QUOTED PASSAGE —
↓↓↓
It is evident that men incline to call those conditions habits which
are of a more or less permanent type and difficult to displace; for
those who are not retentive of knowledge, but volatile, are not said to
have such and such a 'habit' as regards knowledge, yet they are
disposed, we may say, either better or worse, towards knowledge. Thus
habit differs from disposition in this, that while the latter in
ephemeral, the former is permanent and difficult to alter.
Habits are at the same time dispositions, but dispositions are not
necessarily habits. For those who have some specific habit may be said
also, in virtue of that habit, to be thus or thus disposed; but those
who are disposed in some specific way have not in all cases the
corresponding habit.
Another sort of quality is that in virtue of which, for example, we
call men good boxers or runners, or healthy or sickly: in fact it
includes all those terms which refer to inborn capacity or incapacity.
↑↑↑
REQUIREMENTS —
1. List every term that the passage on habits and dispositions gives as an example of inborn capacity or incapacity.
2. Carry on writing the passage on habits and dispositions, starting right after its final sentence.

PROVIDED INFORMATION —
↓↓↓
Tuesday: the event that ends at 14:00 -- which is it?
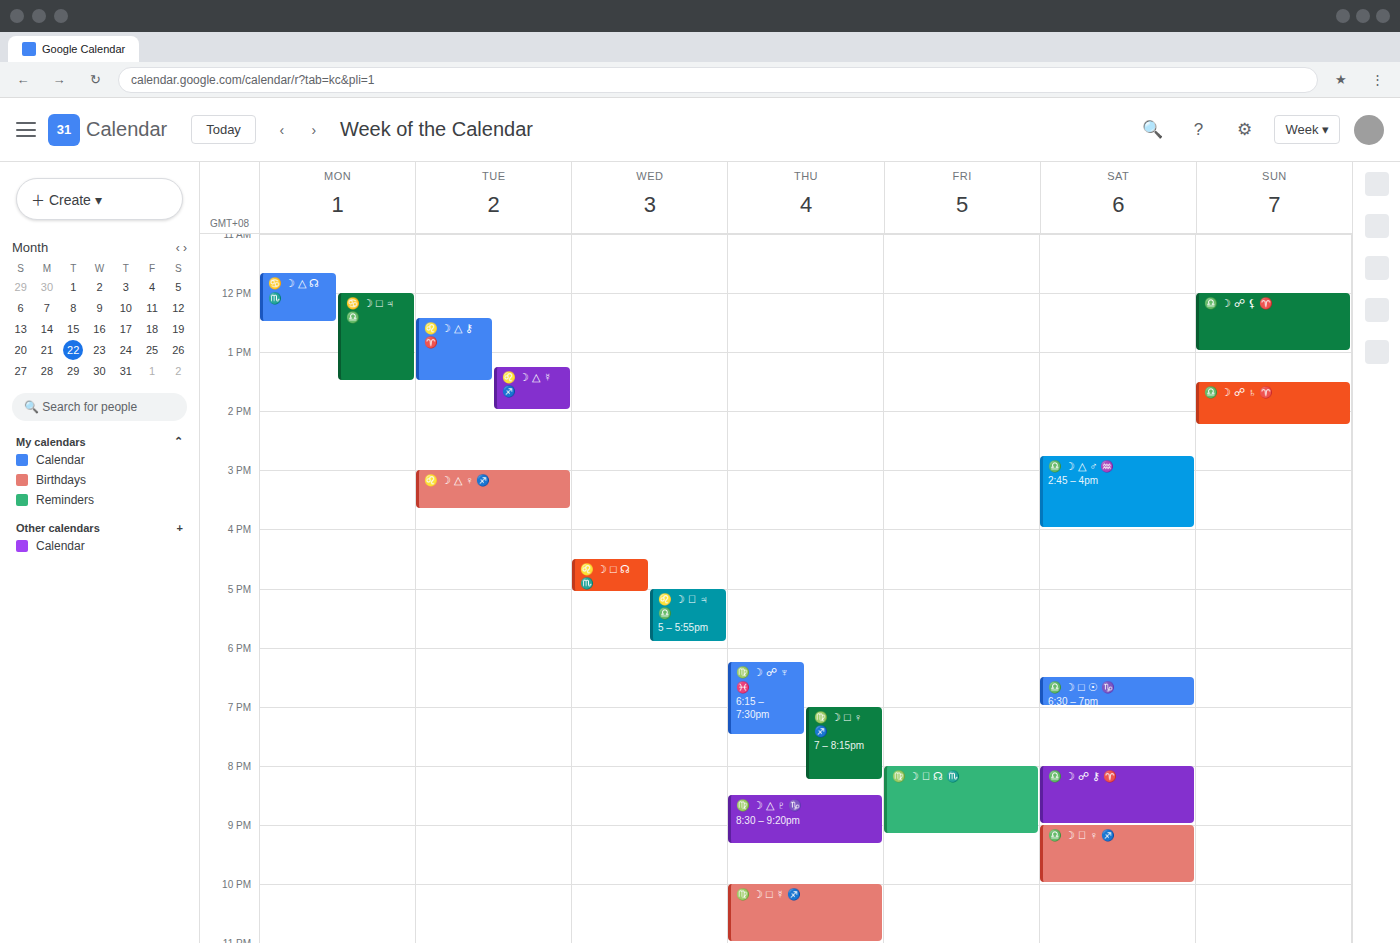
↑↑↑
↓↓↓
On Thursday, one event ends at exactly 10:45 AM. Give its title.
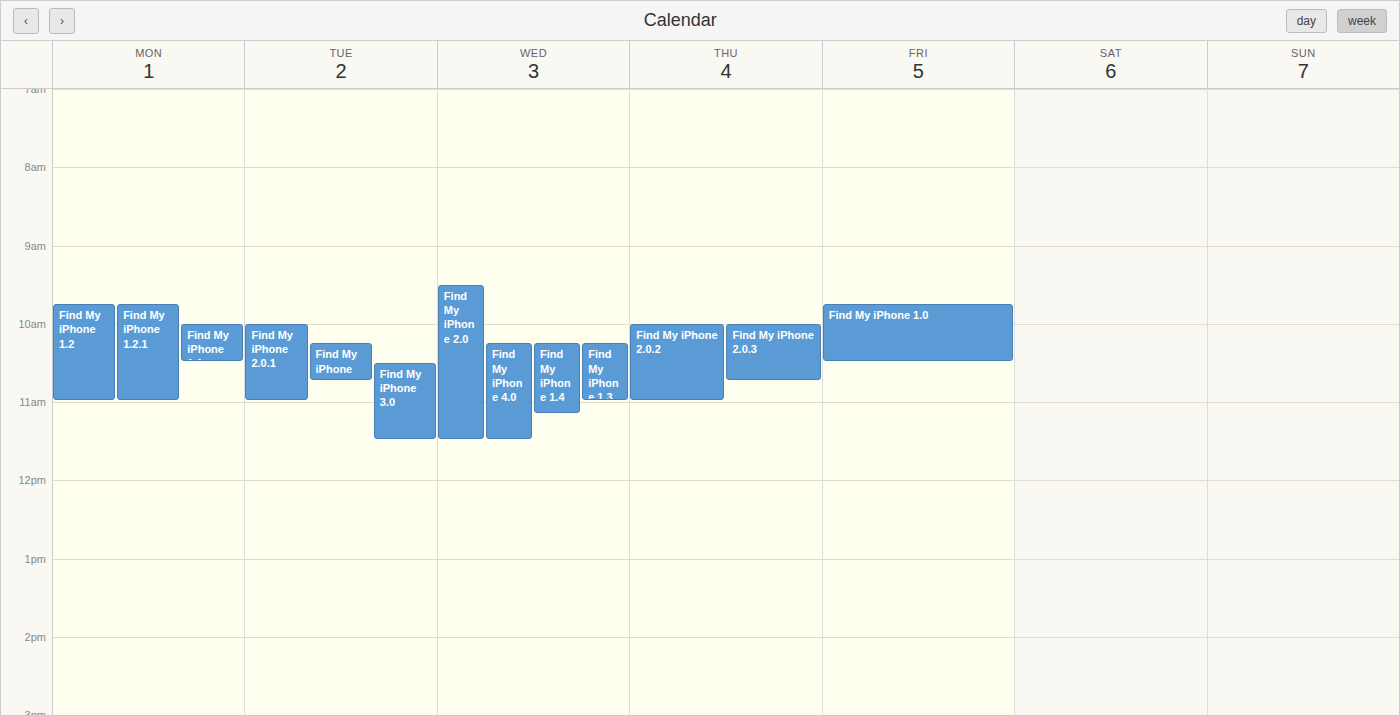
↑↑↑
THE ANSWERS —
1. good boxers; runners; healthy; sickly

2.
Such things are not predicated of a person in virtue of his
disposition, but in virtue of his inborn capacity or incapacity to do
something with ease or to avoid defeat of any kind. Persons are called
good boxers or good runners, not in virtue of such and such a
disposition, but in virtue of an inborn capacity to accomplish
something with ease. Men are called healthy in virtue of the inborn
capacity of easy resistance to those unhealthy influences that may
ordinarily arise; unhealthy, in virtue of the lack of this capacity.
Similarly with regard to softness and hardness. Hardness is predicated
of a thing because it has that capacity of resistance which enables it
to withstand disintegration; softness, again, is predicated of a thing
by reason of the lack of that capacity.